HSE to fund on limited basis cost of multiple sclerosis drug

Extended campaign by patients proves success for medicine that helps sufferers to walk

Patients have been paying up to €500 a month for Fampridine from their own resources. Photograph: Getty Images

Patients have been paying up to €500 a month for Fampridine from their own resources. Photograph: Getty Images

 

The Health Service Executive has agreed to fund on a limited basis the cost of a drug that helps people with multiple sclerosis to walk.

The announcement that Fampridine (known commercially as Fampyra) is to be reimbursed under the State-funded drugs schemes follows a lengthy campaign by patients who says the drug has greatly aided their mobility.

The HSE says it is in the final stages of putting in place the arrangement around a “responder-based” reimbursement programme for Fampridine.

The cost of the drug will be covered where a demonstration of clinical response, based on objective criteria agreed with clinical experts, is recorded, it says.
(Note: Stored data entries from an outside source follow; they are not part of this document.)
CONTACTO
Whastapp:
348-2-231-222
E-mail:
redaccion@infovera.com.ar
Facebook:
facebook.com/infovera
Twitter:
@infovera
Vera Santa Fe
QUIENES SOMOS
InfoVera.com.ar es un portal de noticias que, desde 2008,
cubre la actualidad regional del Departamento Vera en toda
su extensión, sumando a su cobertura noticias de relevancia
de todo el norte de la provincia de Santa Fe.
This clinical response must be shown to persist based on objective measurement at six-monthly intervals.

Annual cost

In 2013, the National Centre for Pharmacoeconomics, which rules on the cost-effectiveness of new drugs, found Fampridine would cost nearly €7,000 per patient each year. It said the €20 million annual cost to the State over five years would take money from other areas.

The HSE then decided that it could not approve the reimbursement of Fampridine and claimed the manufacturer, Biogen Idec, had failed to demonstrate or provide any formal justification for the prices proposed. Biogen maintained it had offered significant price reductions in the talks.

Agreement has now been reached on a reimbursement arrangement.

Patients have been paying up to €500 a month for Fampridine from their own resources after Biogen started charging for the drug last year following a free trial period.

Multiple Sclerosis Ireland expressed delight with the progress on reimbursing Fampridine, which it said had a significant impact on patients’ ability to remain independent.